-- AVAILABLE RECORDS follows --

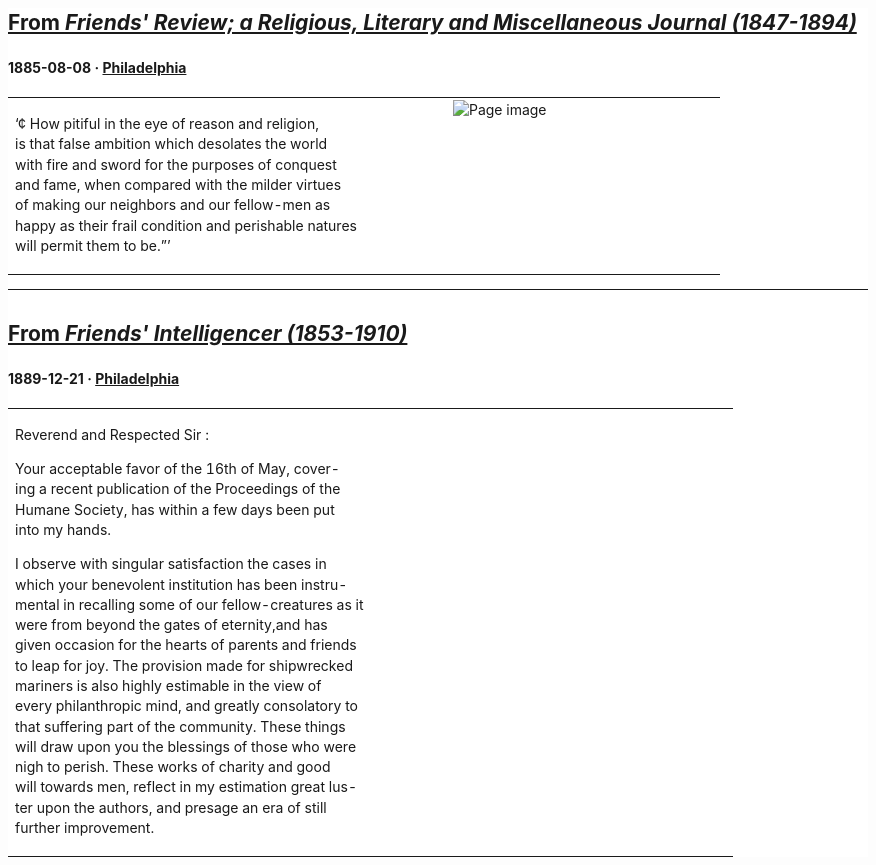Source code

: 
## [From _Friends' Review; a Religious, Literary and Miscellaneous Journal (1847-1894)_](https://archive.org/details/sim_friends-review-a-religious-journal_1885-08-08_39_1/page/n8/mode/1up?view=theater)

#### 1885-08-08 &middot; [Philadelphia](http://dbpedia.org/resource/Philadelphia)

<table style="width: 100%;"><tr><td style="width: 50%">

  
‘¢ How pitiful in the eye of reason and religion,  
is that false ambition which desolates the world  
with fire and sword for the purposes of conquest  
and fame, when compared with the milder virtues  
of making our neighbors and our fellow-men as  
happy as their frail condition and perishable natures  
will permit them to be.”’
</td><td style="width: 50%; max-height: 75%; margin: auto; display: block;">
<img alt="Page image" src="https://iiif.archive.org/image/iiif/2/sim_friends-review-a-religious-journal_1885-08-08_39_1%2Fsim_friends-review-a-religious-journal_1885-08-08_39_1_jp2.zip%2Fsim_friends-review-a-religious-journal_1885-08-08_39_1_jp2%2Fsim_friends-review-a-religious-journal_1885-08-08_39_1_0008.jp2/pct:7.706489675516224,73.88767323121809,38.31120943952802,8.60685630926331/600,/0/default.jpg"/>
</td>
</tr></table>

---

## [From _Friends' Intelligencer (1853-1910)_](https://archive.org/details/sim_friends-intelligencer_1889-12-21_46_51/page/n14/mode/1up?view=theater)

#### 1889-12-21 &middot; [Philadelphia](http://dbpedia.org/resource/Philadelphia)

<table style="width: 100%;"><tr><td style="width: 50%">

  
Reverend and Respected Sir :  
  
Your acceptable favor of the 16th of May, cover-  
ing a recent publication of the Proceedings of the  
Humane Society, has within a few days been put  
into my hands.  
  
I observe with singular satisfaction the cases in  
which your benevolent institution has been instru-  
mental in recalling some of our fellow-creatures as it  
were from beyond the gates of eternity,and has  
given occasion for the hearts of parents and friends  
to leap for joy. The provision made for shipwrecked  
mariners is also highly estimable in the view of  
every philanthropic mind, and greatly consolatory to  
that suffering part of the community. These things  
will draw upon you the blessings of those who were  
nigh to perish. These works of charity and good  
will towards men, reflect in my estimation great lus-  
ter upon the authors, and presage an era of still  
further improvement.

-- AVAILABLE RECORDS concluded --

WHAT IS BEING ASKED: Retype each of the entries above exactly as it appears, with no pictures.

WRITTEN ANSWER:
Source code

: 
## [From _Friends' Review; a Religious, Literary and Miscellaneous Journal (1847-1894)_](https://archive.org/details/sim_friends-review-a-religious-journal_1885-08-08_39_1/page/n8/mode/1up?view=theater)

#### 1885-08-08 &middot; [Philadelphia](http://dbpedia.org/resource/Philadelphia)

<table style="width: 100%;"><tr><td style="width: 50%">

  
‘¢ How pitiful in the eye of reason and religion,  
is that false ambition which desolates the world  
with fire and sword for the purposes of conquest  
and fame, when compared with the milder virtues  
of making our neighbors and our fellow-men as  
happy as their frail condition and perishable natures  
will permit them to be.”’
</td><td style="width: 50%; max-height: 75%; margin: auto; display: block;">
<img alt="Page image" src="https://iiif.archive.org/image/iiif/2/sim_friends-review-a-religious-journal_1885-08-08_39_1%2Fsim_friends-review-a-religious-journal_1885-08-08_39_1_jp2.zip%2Fsim_friends-review-a-religious-journal_1885-08-08_39_1_jp2%2Fsim_friends-review-a-religious-journal_1885-08-08_39_1_0008.jp2/pct:7.706489675516224,73.88767323121809,38.31120943952802,8.60685630926331/600,/0/default.jpg"/>
</td>
</tr></table>

---

## [From _Friends' Intelligencer (1853-1910)_](https://archive.org/details/sim_friends-intelligencer_1889-12-21_46_51/page/n14/mode/1up?view=theater)

#### 1889-12-21 &middot; [Philadelphia](http://dbpedia.org/resource/Philadelphia)

<table style="width: 100%;"><tr><td style="width: 50%">

  
Reverend and Respected Sir :  
  
Your acceptable favor of the 16th of May, cover-  
ing a recent publication of the Proceedings of the  
Humane Society, has within a few days been put  
into my hands.  
  
I observe with singular satisfaction the cases in  
which your benevolent institution has been instru-  
mental in recalling some of our fellow-creatures as it  
were from beyond the gates of eternity,and has  
given occasion for the hearts of parents and friends  
to leap for joy. The provision made for shipwrecked  
mariners is also highly estimable in the view of  
every philanthropic mind, and greatly consolatory to  
that suffering part of the community. These things  
will draw upon you the blessings of those who were  
nigh to perish. These works of charity and good  
will towards men, reflect in my estimation great lus-  
ter upon the authors, and presage an era of still  
further improvement.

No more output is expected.